However, he pointed to “disciplined inventory management, cost reductions and enhancement of the customer experience” as contributing to the first quarter of improvements in average unit retail and gross margin since 2012.

Comparable sales declined 0.1 percent overall, with a 2.3 percent descent at Chico’s offset by increases of 3.4 percent and 6.5 percent, respectively, at the smaller White House|Black Market and Soma brands.

On a net basis, sales fell 2.3 percent to $368.5 million at Chico’s, improved 3.4 percent to $224.5 million at White House|Black Market and rose 12.8 percent to $76.5 million at Soma. Boston Proper revenues were off 2.2 percent to $23.8 million.

Dyer pointed to improvement in gross margin — up to 57.1 percent of sales from 56.2 percent a year ago — and Chico’s inventory position as proof that recent initiatives are bearing fruit.
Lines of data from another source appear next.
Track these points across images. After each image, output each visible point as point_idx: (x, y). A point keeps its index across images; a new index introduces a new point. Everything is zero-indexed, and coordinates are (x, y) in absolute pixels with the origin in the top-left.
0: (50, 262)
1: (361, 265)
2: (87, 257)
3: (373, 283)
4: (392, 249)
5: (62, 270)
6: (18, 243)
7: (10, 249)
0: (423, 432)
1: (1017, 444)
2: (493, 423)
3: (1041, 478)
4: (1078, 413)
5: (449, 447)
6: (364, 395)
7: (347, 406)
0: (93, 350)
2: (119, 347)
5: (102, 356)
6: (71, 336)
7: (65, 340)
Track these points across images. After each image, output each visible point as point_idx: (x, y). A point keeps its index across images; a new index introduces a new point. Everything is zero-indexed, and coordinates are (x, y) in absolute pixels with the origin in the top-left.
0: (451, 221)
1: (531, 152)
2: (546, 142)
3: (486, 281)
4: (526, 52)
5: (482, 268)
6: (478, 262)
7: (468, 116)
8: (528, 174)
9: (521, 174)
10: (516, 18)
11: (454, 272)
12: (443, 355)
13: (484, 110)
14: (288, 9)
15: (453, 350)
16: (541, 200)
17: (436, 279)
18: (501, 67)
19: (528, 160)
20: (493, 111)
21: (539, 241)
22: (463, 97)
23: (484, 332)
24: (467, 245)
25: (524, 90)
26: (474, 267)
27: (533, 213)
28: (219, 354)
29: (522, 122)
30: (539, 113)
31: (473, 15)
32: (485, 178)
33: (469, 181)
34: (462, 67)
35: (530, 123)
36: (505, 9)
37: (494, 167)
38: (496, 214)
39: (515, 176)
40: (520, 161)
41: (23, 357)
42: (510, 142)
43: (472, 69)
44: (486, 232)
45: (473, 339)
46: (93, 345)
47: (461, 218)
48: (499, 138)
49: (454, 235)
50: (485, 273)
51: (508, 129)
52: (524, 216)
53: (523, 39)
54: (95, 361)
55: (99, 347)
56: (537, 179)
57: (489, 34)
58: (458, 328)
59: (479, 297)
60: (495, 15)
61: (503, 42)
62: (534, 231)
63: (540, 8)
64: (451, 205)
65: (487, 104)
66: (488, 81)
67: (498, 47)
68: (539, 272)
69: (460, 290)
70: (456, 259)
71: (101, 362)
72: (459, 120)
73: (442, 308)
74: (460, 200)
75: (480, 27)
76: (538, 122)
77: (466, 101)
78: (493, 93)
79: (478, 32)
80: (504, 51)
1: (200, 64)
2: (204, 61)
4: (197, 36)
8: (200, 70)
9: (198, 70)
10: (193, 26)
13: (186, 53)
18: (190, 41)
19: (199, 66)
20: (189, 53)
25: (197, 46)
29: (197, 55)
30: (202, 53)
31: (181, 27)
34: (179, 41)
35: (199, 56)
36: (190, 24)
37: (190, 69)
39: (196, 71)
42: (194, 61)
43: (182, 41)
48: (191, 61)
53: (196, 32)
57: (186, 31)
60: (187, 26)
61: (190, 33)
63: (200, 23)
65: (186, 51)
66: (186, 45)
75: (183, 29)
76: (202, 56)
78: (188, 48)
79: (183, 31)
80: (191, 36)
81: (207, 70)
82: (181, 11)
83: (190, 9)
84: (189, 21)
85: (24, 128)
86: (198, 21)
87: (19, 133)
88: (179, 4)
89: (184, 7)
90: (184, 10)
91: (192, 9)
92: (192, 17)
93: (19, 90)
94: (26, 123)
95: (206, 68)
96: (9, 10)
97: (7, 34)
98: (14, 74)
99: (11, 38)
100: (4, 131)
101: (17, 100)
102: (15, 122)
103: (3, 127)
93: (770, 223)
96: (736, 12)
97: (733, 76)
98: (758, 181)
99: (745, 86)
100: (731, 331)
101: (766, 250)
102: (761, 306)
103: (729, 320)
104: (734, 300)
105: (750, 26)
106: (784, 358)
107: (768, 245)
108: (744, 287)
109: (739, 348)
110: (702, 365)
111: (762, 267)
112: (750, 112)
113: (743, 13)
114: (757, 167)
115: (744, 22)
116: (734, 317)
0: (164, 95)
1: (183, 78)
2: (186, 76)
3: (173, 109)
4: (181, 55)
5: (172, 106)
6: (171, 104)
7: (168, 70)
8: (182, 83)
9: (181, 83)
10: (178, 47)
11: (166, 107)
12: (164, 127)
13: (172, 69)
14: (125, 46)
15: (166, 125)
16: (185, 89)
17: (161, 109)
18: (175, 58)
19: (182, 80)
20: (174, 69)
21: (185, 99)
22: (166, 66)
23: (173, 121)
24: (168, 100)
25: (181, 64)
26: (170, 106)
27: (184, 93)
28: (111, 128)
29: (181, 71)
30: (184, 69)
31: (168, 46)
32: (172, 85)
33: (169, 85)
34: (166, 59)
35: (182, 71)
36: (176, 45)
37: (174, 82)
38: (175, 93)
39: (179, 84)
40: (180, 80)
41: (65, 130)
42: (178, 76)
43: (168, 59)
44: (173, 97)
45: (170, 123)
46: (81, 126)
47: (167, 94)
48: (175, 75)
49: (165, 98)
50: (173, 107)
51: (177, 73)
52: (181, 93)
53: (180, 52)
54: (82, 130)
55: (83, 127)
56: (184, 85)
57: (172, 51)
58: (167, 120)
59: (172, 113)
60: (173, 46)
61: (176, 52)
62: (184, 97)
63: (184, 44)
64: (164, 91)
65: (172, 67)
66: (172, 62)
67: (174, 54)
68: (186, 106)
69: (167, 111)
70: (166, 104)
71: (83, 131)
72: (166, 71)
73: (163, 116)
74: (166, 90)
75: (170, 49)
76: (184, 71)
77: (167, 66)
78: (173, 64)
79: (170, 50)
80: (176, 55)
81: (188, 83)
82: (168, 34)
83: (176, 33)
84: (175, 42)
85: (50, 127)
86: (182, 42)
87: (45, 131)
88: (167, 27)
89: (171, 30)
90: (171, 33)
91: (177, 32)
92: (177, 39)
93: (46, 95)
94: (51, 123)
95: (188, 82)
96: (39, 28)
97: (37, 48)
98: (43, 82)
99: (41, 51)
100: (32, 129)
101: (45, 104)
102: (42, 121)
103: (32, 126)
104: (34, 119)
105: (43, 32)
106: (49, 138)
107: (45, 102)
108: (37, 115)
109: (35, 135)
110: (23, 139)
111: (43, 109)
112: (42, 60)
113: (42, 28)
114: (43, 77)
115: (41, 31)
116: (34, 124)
Inventories rose 0.5 percent over year-ago levels, to $270.3 million, while declining 2.8 percent on a per square foot basis.

Dyer, who said last week that he would retire from the company in June 2016, indicated that the firm, which has been reducing its store count, would be a tough negotiator in its talks with landlords.

“Obviously, some of the occupancy cost increases that landlords are requesting certainly don’t work with us,” he said. “And if we can’t get an occupancy cost upon renewal that works and lets us achieve the profitability that we need, then we won’t do that store. And I think that certainly when you see occupancy cost increases in light of all the traffic decreases, it really doesn’t make much sense.”

He pointed out that, as a tenant in strip malls and street relocations, Chico’s might have more flexibility in seeking locations.

“I think there will be some fallout in occupancy costs over time,” Dyer noted.

Shares, off more steeply in morning trading, closed at $16.64, down 0.5 percent.